I had high hopes of The Dud Avocado, by Elaine Dundy, which I bought because it is a Virago Modern Classic, and because the blurb on the back made it sound so enticing:
Sally Jay Gorce, is a woman with a mission. It’s the 1950s, she’s young, she’s in Paris, she’s dyed her hair pink, she’s wearing an evening dress at eleven o’clock in the morning, and she’s seldom had more fun. Having made a vow to go native in a way the natives never had the stamina for, she’s busy getting drunk, having affairs, losing money, losing jewellery, and losing God knows what.
And the opening was promising…
It was a hot, peaceful optimistic sort of day in September. It was about eleven in the morning I remember and I was drifting down the Boulevard St. Michel thoughts rising in my head like little puffs of smoke when suddenly a voice bellowed into my ear …
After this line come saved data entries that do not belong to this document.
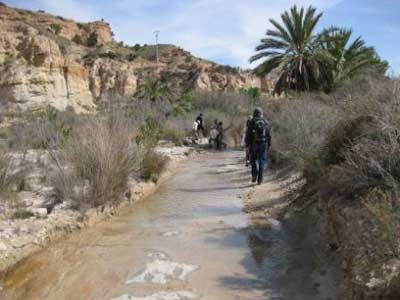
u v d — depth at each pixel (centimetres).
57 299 396
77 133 919
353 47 2791
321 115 995
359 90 1025
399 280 308
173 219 669
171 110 2717
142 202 796
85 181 721
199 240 558
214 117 2500
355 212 452
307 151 809
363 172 502
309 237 543
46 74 4600
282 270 445
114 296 395
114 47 8800
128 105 1419
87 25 8844
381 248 359
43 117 1586
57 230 588
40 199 716
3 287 428
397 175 474
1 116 1939
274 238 559
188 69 7831
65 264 480
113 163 749
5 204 666
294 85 2866
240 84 7475
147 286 415
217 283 418
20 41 4766
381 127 521
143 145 998
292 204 700
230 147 2045
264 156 927
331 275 413
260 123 924
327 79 2783
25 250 514
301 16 2716
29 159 957
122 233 598
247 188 899
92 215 658
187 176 1102
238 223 637
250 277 431
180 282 423
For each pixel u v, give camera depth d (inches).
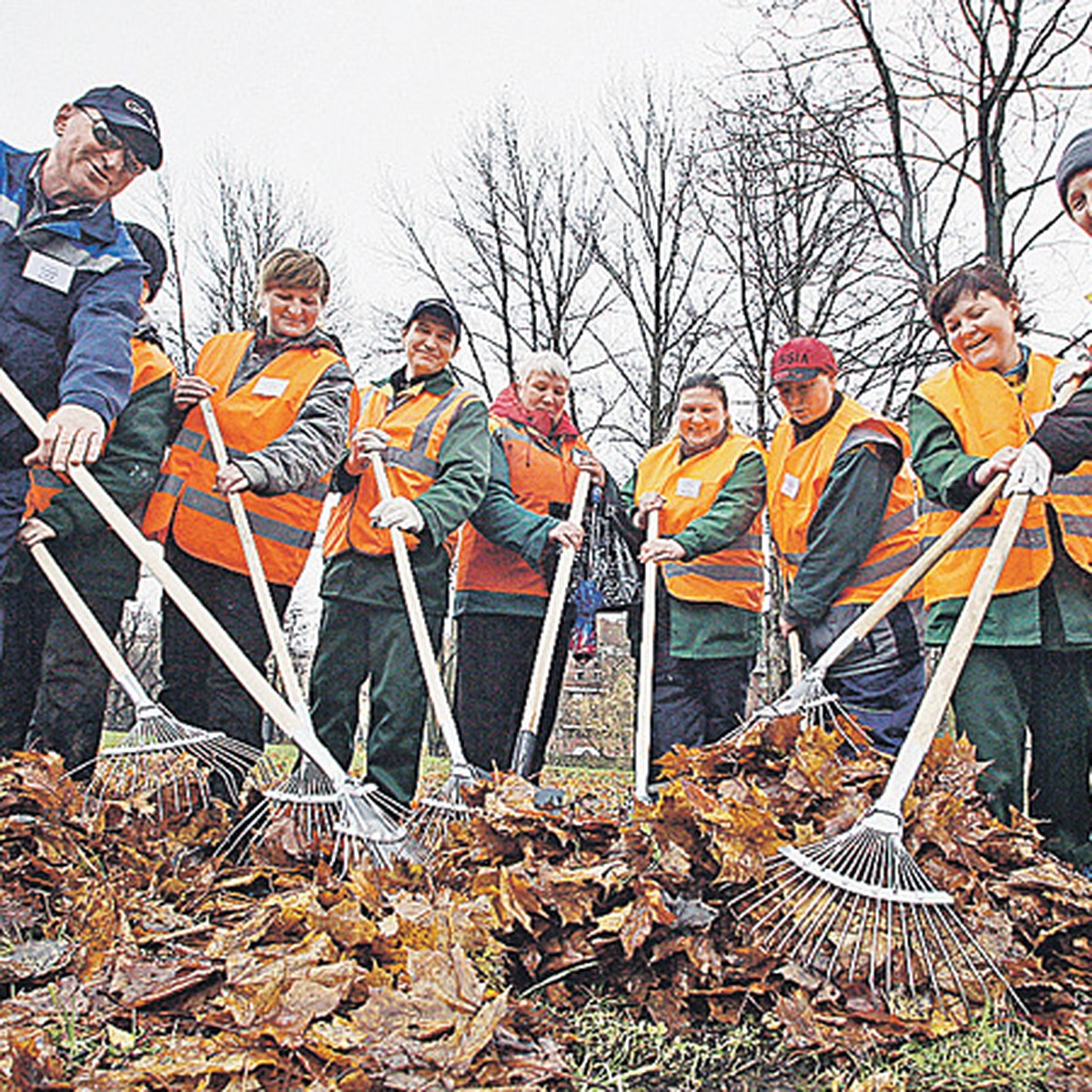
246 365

But thereafter I was disappointed: the book failed to please me, and I’m not quite sure why. It’s well written, the characters are well drawn, and I didn’t hate it. To be honest I don’t think I could even say I disliked it – it didn’t evoke any strong emotions in me. It’s just not my sort of book I guess, and I wouldn’t read it again.
It is, as I’m sure most people know, a classic rites of passage book written by Elaine Dundy, an American actress who married British theatre critic Ken Tynan. It is supposed to be based on Dundy’s own experiences living in Paris (before she met Tynan), but she said: “When I got stuck, I would say to myself, 'What would I not do?' and then I would have Sally Jay do it, and I would be off again."
Sally Jay (generally known as Gorce) is a serial runaway, who is in Paris thanks to her Uncle Roger. When she was 13 he promised her two years of freedom once she has graduated from college – providing she doesn’t run away again. He’ll pay her a monthly allowance, and she can go anywhere she likes, and do anything she likes.
At that point what she wants is to stay out as late as she likes, and eat whatever she likes any time she wants. And she doesn’t want to be introduced to all the mothers and fathers and brothers of the girls at school. She doesn’t want to meet anyone she’s been introduced to.   She wants to meet all the other people and do exciting things and sharpen her wits…
So now Sally Jay, an actress, is in Paris, grabbing every new experience she can. She has a lover, an Italian diplomat named Teddy (they met when she stepped out in front of his car) who takes her to the Ritz, and a circle of oddball acquaintances, who all seem to be outsiders, on the edge of society. They’re not exactly down and outs, but they live a hand to mouth existence. Then there’s Larry Keevil, who was on a drama course with Sally Jay back home in America, and she meets him again and falls in love. But Larry turns out to be very nasty indeed…
The novel rushes along from one episode to another, and there’s a host of entertaining characters to accompany our zany heroine, and on the surface everything is very light and frothy, and often very funny. But there are darker undertones, and some scenes are quite disturbing.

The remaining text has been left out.